START Text for analysis

I'm aware it's not impossible to exploit the current plug-in free browsers we have now. It's still objectively better than before.

Not that I'm satisfied with the current state of browsers mind you. I just think not being forced to install someone's binary blob to look at web content is a net benefit.


Except you can't disable WebAssembly, and you can't control how a SPA is implemented, see Figma for example.

Now you can enjoy Flash like ads using WebAssembly + WebGL, making it all a Phyrric victory.


WebAssembly can absolutely be disabled:

Chromium-based: --js-flags=--noexpose_wasm

Firefox-based: about:config javascript.options.wasm = false


Great now explain that to granny on her phone.


Seems like you're moving the goalposts...

Webassembly is clearly an improvement over the old plugins. For one thing it's a full virtual machine and was designed with sandboxing in mind.


Not at all, I say it can be disabled and stand by it.

Those browser flags aren't something Joe and Jane users are capable to be aware of, can disappear at any time anyway, and are not a thing on mobile devices.

A sandboxing that isn't bullet proof and can still be exploited by triggering memory corruption on the linear memory segment, thus changing decisions based on the data contents.


Joe and Jane also don't know or care what WebAssembly is.

END Text for analysis
START Stored data

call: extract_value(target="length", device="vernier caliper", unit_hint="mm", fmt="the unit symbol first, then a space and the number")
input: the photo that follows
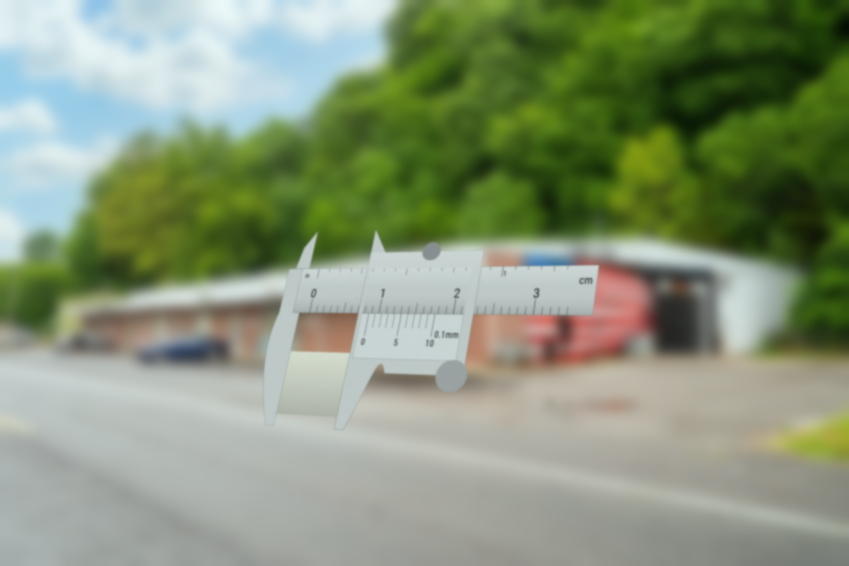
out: mm 8.6
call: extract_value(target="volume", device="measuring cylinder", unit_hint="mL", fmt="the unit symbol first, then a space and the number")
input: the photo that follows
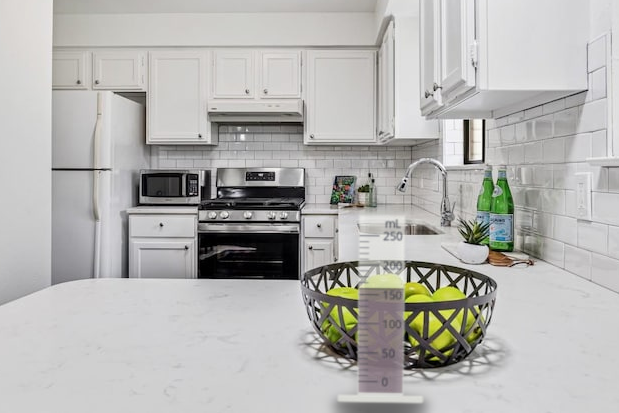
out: mL 160
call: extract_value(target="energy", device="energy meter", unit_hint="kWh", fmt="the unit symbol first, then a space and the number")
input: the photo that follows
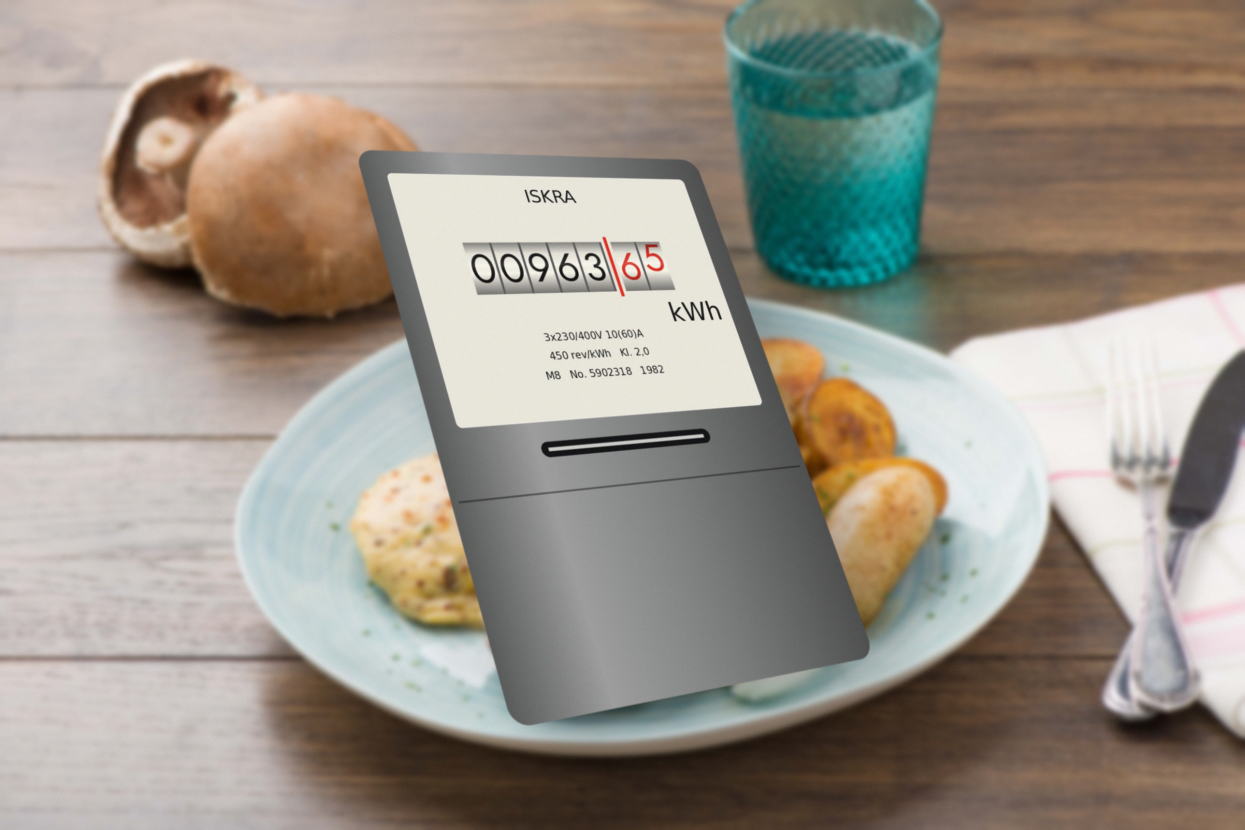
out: kWh 963.65
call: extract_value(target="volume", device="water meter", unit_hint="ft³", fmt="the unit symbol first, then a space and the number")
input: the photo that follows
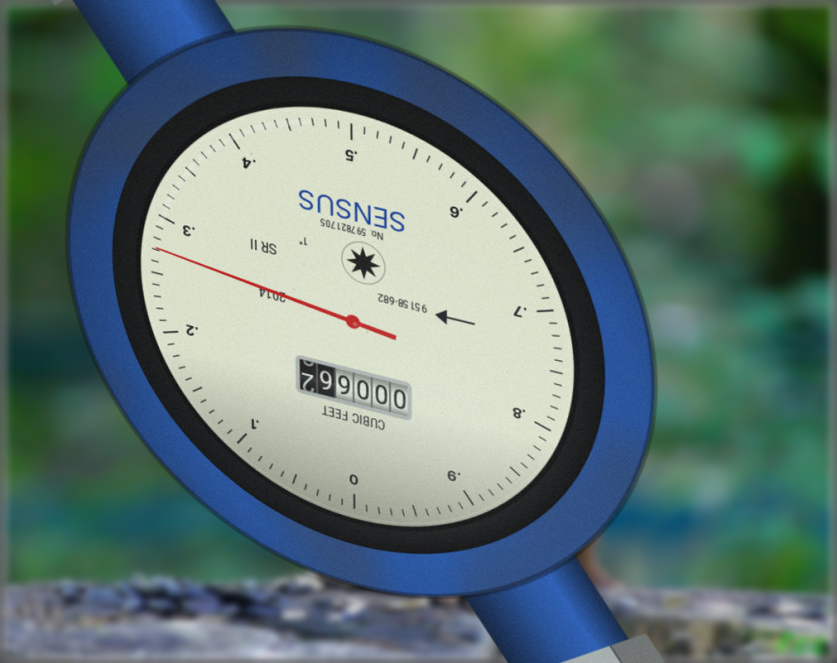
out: ft³ 662.27
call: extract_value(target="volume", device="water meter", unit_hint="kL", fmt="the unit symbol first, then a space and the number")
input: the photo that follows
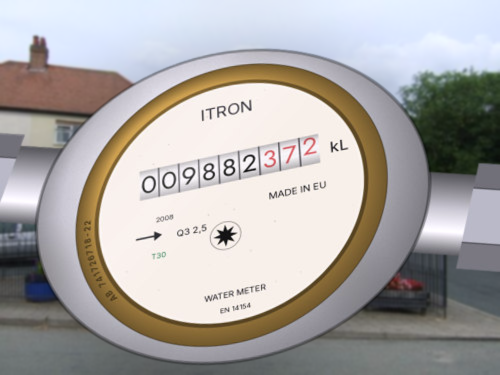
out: kL 9882.372
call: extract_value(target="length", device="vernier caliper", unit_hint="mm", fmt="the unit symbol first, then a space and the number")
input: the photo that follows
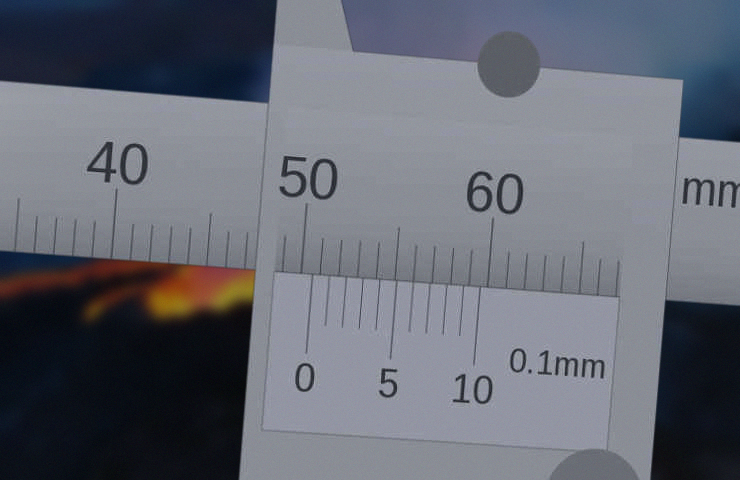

END Stored data

# To do
1. Quote the WebAssembly discussion, beginning at the words "Seems like you're" and stopping after the words "on mobile devices.".
2. Does the WebAssembly discussion agree with each of these statements? Answer yes or no for each, and quote the deciding words. (a) A commenter says WebAssembly can be turned off in Firefox through about:config. (b) A commenter holds that the WebAssembly sandbox cannot be exploited. (c) The opening commenter says they are satisfied with the current state of browsers.

# Answers to this exercise
1.
Seems like you're moving the goalposts...

Webassembly is clearly an improvement over the old plugins. For one thing it's a full virtual machine and was designed with sandboxing in mind.


Not at all, I say it can be disabled and stand by it.

Those browser flags aren't something Joe and Jane users are capable to be aware of, can disappear at any time anyway, and are not a thing on mobile devices.

2.
(a) Yes: "Firefox-based: about:config javascript.options.wasm = false"
(b) No: "A sandboxing that isn't bullet proof and can still be exploited by triggering memory corruption on the linear memory segment"
(c) No: "Not that I'm satisfied with the current state of browsers mind you."